### Assigned task
Across the listing below, how many lines hold "Left"? Reply with the number by itself.

### Available data

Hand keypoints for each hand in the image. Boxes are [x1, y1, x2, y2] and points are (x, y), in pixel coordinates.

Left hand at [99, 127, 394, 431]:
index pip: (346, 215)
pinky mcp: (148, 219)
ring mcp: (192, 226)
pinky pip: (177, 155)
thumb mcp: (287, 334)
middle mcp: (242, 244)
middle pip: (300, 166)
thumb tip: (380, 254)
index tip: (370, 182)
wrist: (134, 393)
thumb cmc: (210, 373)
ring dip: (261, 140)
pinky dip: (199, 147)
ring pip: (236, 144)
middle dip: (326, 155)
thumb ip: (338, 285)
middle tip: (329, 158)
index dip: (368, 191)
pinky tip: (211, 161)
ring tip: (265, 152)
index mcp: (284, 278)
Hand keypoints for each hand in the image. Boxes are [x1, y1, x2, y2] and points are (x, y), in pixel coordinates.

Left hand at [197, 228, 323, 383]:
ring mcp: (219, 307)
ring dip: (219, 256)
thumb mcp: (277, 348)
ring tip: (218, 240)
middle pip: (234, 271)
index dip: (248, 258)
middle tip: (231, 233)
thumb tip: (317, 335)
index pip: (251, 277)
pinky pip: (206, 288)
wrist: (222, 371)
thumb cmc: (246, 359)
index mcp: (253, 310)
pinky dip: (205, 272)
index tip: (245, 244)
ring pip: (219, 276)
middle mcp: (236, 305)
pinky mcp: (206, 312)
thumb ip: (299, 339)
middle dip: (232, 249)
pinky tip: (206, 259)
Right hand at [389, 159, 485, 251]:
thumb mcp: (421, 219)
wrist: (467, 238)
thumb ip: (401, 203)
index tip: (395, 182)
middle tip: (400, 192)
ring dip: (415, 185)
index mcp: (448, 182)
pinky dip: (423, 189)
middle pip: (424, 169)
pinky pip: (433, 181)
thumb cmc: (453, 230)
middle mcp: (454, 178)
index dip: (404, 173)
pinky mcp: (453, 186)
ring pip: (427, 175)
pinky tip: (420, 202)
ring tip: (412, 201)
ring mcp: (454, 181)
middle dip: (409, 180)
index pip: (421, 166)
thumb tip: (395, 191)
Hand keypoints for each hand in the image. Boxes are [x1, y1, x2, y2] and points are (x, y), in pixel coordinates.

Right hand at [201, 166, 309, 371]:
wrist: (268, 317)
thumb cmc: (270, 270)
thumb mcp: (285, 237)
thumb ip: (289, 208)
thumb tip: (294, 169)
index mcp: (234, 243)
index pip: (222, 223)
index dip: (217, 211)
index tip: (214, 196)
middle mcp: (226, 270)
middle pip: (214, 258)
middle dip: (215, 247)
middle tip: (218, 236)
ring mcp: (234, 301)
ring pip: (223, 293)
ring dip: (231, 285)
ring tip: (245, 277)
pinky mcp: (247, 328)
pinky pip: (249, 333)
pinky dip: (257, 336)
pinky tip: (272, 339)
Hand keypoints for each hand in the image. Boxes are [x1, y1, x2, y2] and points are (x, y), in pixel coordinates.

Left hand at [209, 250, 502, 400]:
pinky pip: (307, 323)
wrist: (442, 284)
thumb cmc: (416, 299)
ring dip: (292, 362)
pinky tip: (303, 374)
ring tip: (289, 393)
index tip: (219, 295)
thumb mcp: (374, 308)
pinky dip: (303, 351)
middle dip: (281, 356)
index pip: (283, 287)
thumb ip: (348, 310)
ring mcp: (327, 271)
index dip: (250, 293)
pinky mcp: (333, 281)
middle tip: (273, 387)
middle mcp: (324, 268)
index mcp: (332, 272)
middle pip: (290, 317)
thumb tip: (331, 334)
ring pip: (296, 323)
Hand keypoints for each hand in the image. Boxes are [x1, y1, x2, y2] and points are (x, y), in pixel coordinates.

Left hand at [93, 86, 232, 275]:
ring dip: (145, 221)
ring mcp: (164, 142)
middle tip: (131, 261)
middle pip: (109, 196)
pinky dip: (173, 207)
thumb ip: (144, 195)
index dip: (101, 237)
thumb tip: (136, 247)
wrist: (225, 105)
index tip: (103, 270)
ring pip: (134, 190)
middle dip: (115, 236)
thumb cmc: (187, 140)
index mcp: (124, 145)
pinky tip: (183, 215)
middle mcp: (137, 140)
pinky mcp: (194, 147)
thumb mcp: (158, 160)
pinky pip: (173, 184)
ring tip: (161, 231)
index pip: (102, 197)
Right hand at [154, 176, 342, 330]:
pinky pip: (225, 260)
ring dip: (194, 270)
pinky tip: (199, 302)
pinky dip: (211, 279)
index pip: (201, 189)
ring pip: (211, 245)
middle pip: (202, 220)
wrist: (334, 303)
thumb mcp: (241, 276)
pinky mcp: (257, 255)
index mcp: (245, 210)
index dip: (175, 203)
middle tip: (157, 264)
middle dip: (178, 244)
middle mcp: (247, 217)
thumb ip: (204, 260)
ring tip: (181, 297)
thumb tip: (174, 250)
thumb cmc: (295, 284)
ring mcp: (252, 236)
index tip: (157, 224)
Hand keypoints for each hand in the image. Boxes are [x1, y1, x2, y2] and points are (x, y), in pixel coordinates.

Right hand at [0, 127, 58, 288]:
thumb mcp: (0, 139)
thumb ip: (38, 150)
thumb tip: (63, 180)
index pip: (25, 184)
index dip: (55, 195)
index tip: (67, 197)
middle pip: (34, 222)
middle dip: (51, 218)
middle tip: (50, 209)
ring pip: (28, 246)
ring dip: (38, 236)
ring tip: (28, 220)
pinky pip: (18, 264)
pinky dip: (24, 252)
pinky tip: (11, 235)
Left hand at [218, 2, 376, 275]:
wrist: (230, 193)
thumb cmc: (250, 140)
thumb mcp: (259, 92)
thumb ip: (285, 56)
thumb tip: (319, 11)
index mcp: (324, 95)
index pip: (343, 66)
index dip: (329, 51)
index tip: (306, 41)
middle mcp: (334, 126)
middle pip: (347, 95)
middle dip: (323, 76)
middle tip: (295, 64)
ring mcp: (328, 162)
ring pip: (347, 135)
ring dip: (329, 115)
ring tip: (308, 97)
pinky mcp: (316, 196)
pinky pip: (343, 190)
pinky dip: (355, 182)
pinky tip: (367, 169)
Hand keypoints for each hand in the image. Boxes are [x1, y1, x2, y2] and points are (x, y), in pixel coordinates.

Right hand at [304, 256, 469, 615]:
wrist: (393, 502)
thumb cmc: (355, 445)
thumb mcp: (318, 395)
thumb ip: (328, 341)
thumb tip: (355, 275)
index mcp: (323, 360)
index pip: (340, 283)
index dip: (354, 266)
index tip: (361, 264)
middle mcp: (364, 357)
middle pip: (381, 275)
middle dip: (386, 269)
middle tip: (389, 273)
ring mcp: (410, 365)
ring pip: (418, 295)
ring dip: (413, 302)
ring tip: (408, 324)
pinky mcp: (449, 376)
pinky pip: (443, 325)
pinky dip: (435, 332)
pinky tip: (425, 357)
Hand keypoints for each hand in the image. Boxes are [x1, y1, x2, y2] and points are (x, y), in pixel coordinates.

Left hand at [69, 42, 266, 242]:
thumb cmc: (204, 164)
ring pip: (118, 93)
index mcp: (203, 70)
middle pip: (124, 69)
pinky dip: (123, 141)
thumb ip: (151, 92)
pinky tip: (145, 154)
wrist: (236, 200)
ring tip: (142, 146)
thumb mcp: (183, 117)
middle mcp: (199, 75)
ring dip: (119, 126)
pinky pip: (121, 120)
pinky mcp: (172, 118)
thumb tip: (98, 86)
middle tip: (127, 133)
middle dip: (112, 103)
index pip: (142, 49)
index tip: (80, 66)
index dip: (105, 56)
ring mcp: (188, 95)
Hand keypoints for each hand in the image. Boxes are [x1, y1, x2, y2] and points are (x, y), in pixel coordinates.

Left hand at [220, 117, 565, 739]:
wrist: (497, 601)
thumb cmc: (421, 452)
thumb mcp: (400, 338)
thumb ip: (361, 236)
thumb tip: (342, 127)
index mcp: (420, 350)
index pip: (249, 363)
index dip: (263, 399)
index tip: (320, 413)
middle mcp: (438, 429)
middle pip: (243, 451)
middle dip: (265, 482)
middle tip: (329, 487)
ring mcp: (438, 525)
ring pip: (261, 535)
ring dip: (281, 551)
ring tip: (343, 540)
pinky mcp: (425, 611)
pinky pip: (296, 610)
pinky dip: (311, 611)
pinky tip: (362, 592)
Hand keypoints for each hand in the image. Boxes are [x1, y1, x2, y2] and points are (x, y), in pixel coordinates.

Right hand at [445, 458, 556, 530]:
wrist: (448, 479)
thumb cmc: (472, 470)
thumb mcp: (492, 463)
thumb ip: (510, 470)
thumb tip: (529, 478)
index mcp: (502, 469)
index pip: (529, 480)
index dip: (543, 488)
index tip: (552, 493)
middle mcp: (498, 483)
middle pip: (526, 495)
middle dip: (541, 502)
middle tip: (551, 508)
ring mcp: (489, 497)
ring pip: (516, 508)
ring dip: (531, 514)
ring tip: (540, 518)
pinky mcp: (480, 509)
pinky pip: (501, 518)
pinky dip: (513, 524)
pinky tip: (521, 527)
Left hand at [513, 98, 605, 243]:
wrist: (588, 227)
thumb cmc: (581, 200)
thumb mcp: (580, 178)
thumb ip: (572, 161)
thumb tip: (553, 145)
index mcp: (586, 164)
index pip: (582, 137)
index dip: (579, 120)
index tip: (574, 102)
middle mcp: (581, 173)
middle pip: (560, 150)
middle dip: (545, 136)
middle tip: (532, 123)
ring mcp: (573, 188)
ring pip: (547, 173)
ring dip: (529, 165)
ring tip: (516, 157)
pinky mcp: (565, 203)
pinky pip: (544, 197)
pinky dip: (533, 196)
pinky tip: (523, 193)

### Task response
8